The billing companies I work for handle things as follows:

1. The staff/doctor is notified there is a denial for no auth/referral, and if they did get it, but didn't let us know, we submit a corrected claim with it. If they didn't get it, we go by what the EOB says...which is normally a write-off, and NOT patient responsibility. And we educate the staff on the importance of obtaining all necessary referrals/auths. We also try to have the staff get the auth/referral retroactively, but that is not always possible.

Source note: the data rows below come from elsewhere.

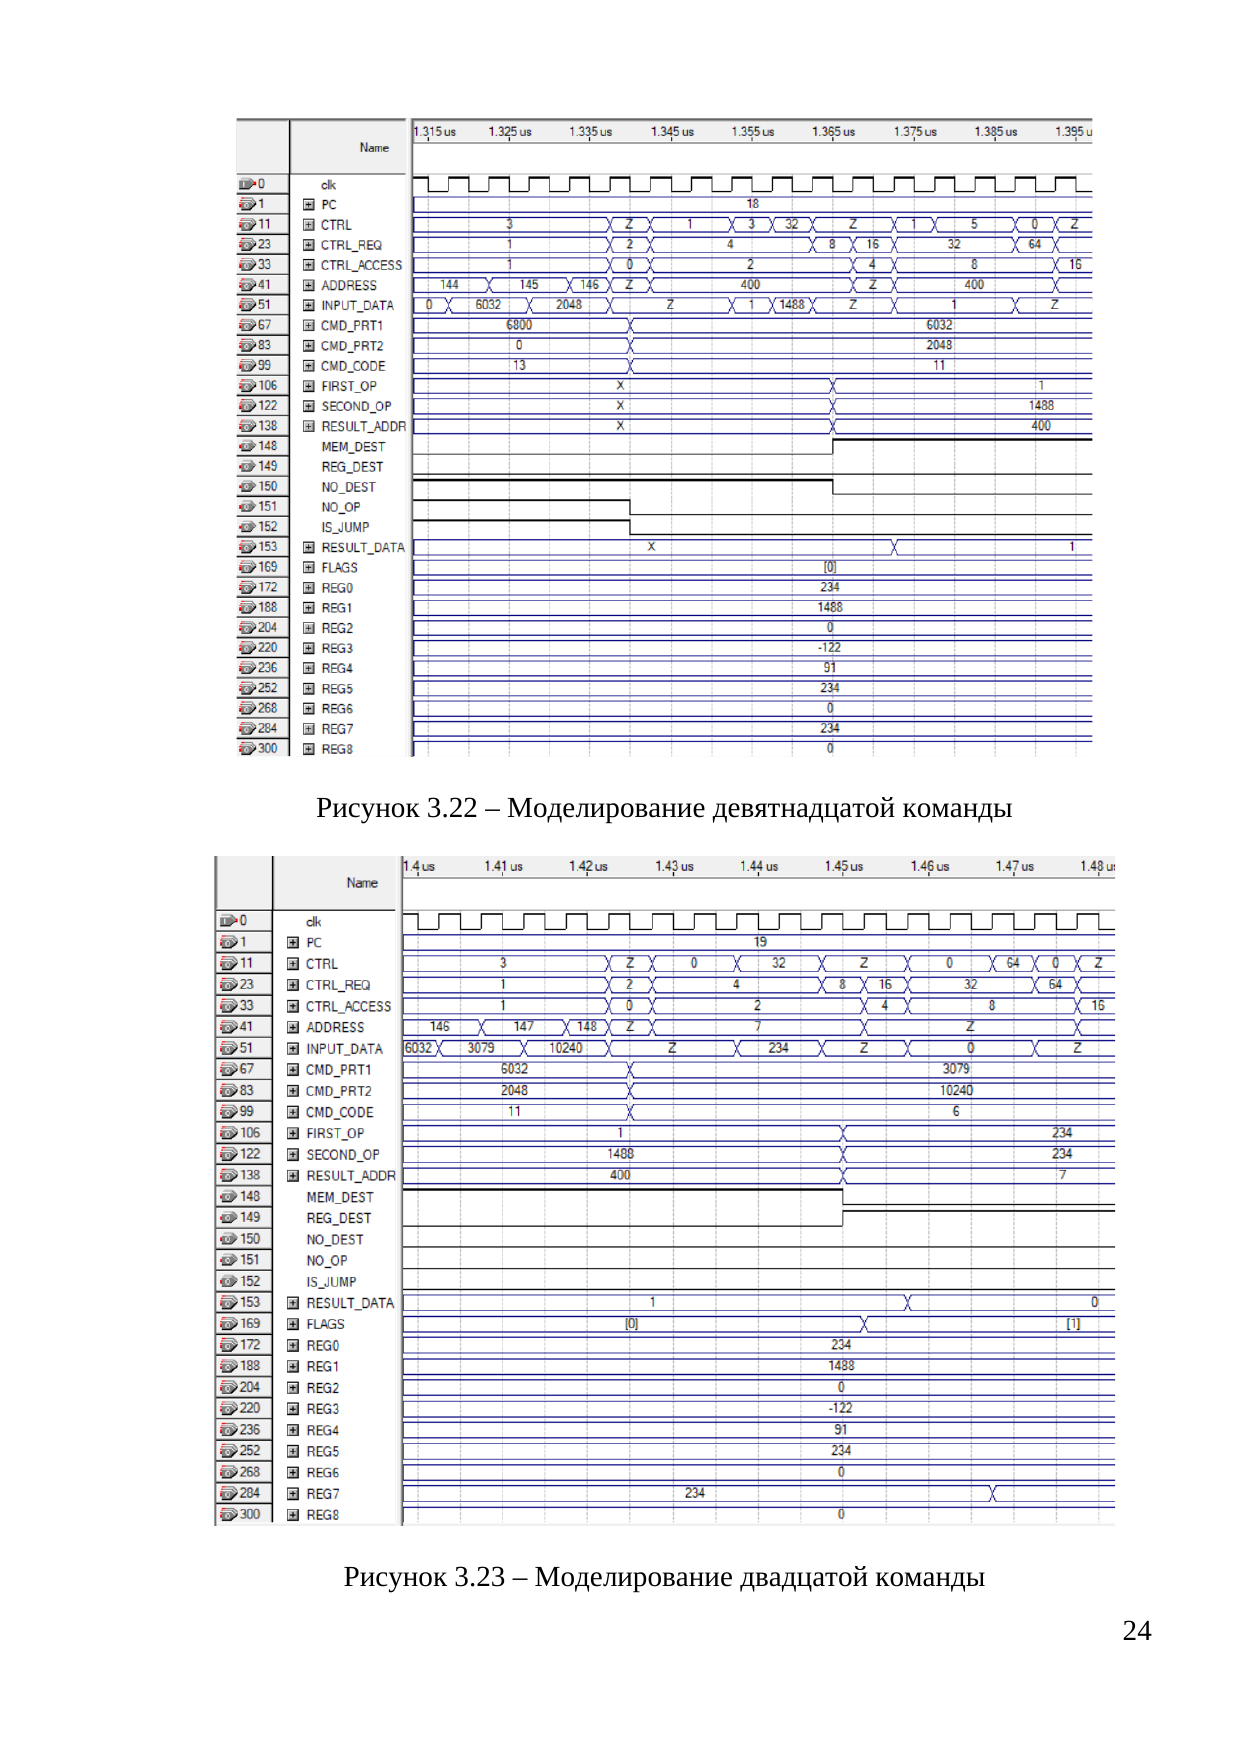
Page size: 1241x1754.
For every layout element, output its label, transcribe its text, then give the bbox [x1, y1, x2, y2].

picture [236, 118, 1093, 757]
text Рисунок 3.22 – Моделирование девятнадцатой команды [177, 790, 1152, 823]
picture [213, 856, 1116, 1526]
text Рисунок 3.23 – Моделирование двадцатой команды [177, 1559, 1152, 1592]
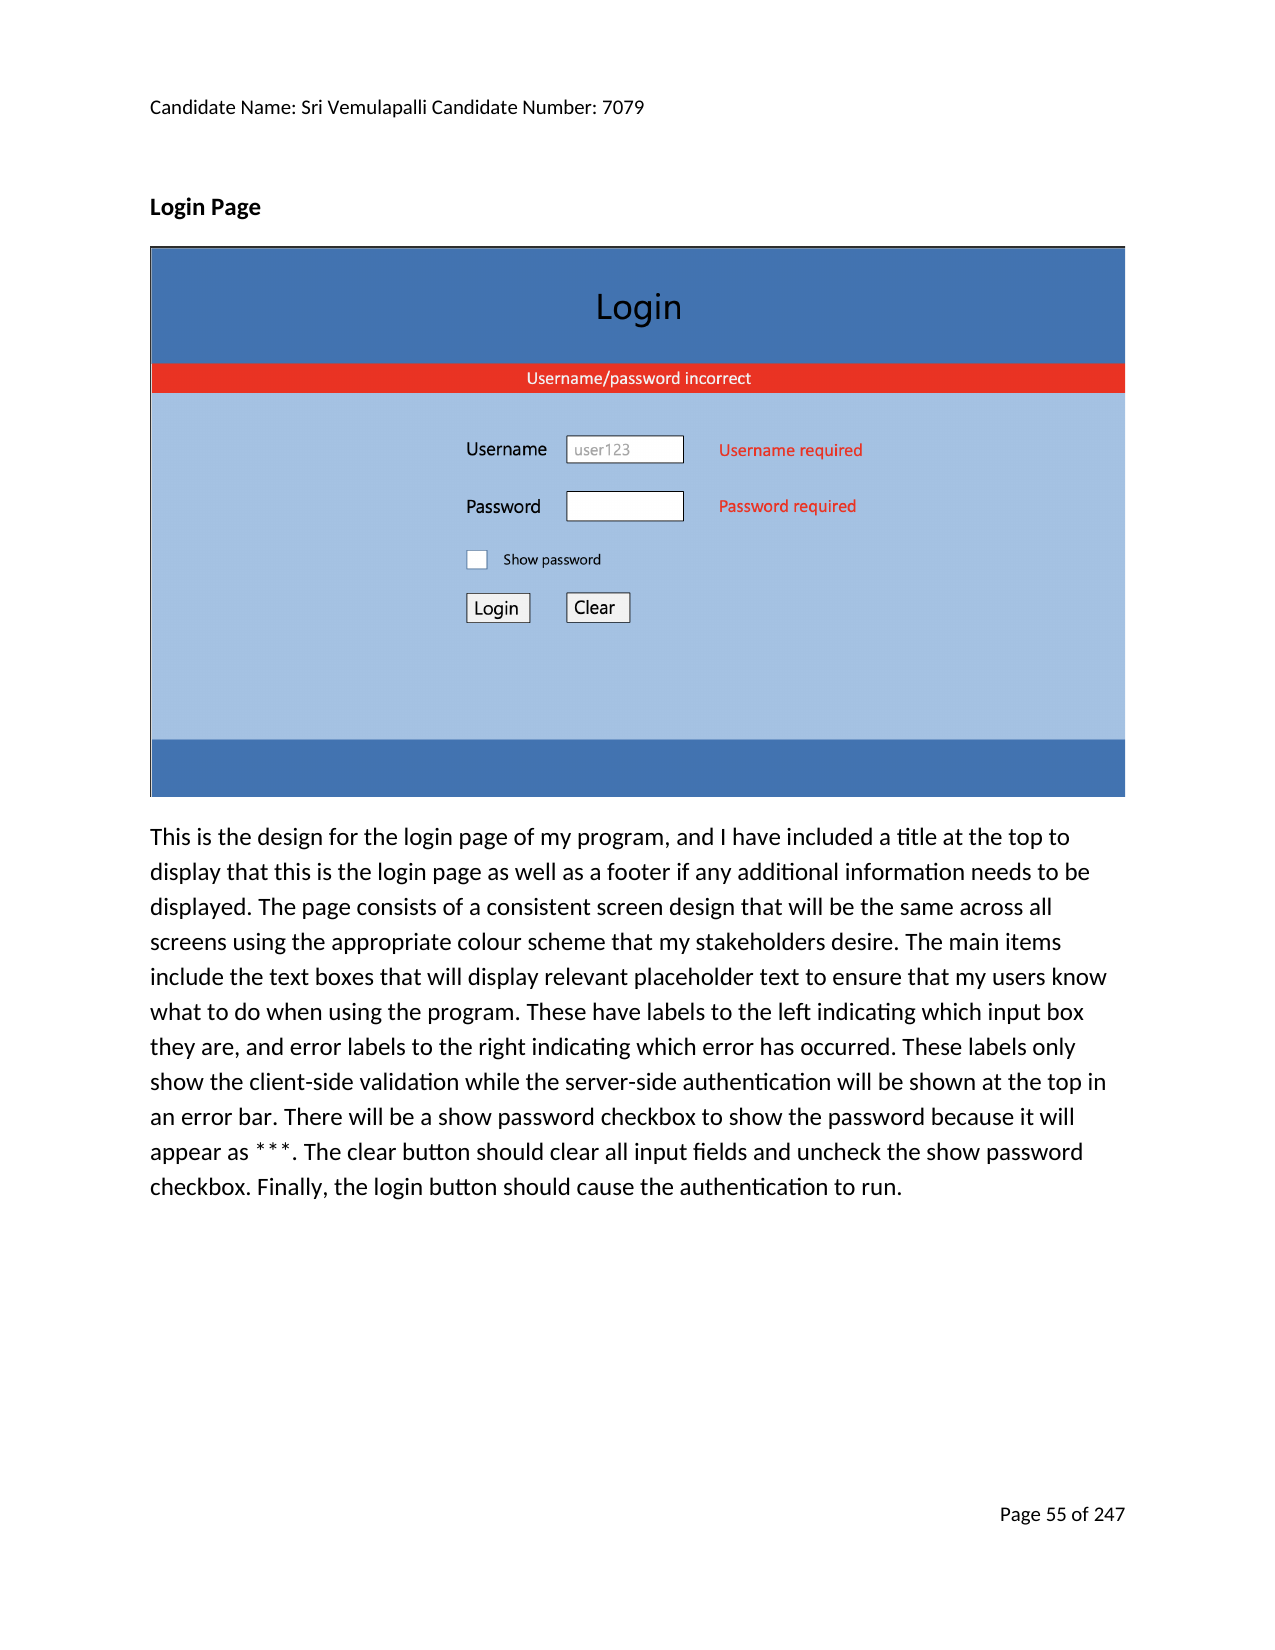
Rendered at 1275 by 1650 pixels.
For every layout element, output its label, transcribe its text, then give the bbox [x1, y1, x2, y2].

picture [150, 246, 1125, 797]
text Login Page [150, 191, 1125, 221]
text This is the design for the login page of my program, and I have included a title at the top to display that this is the login page as well as a footer if any additional information needs to be displayed. The page consists of a consistent screen design that will be the same across all screens using the appropriate colour scheme that my stakeholders desire. The main items include the text boxes that will display relevant placeholder text to ensure that my users know what to do when using the program. These have labels to the left indicating which input box they are, and error labels to the right indicating which error has occurred. These labels only show the client-side validation while the server-side authentication will be shown at the top in an error bar. There will be a show password checkbox to show the password because it will appear as ***. The clear button should clear all input fields and uncheck the show password checkbox. Finally, the login button should cause the authentication to run. [150, 821, 1125, 1201]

2. I let the client know about the denial, and refer them to the LCD for covered dx's. They then tell me what I can change the dx to, if in fact that patient has that dx. If not, whether we write the charge off or bill the patient depends on what the EOB says, and what insurance the patient has...meaning if it is Medicare and there should have been an ABN, but the provider didn't get one, it is a write off. While I have access to all patient notes, I cannot as a biller autonomously change a dx without talking to the doctor.

Obviously, in a perfect world, things like this would not happen, but they do, and sometimes a lot, depending on how educated staff/doctor are about this kind of stuff. In some cases, it IS the billing companies responsibility to run eligibility, etc, and tell the staff what auths/referrals are needed, before the patient is seen. It just depends on what services the billing company is contracted for with the client.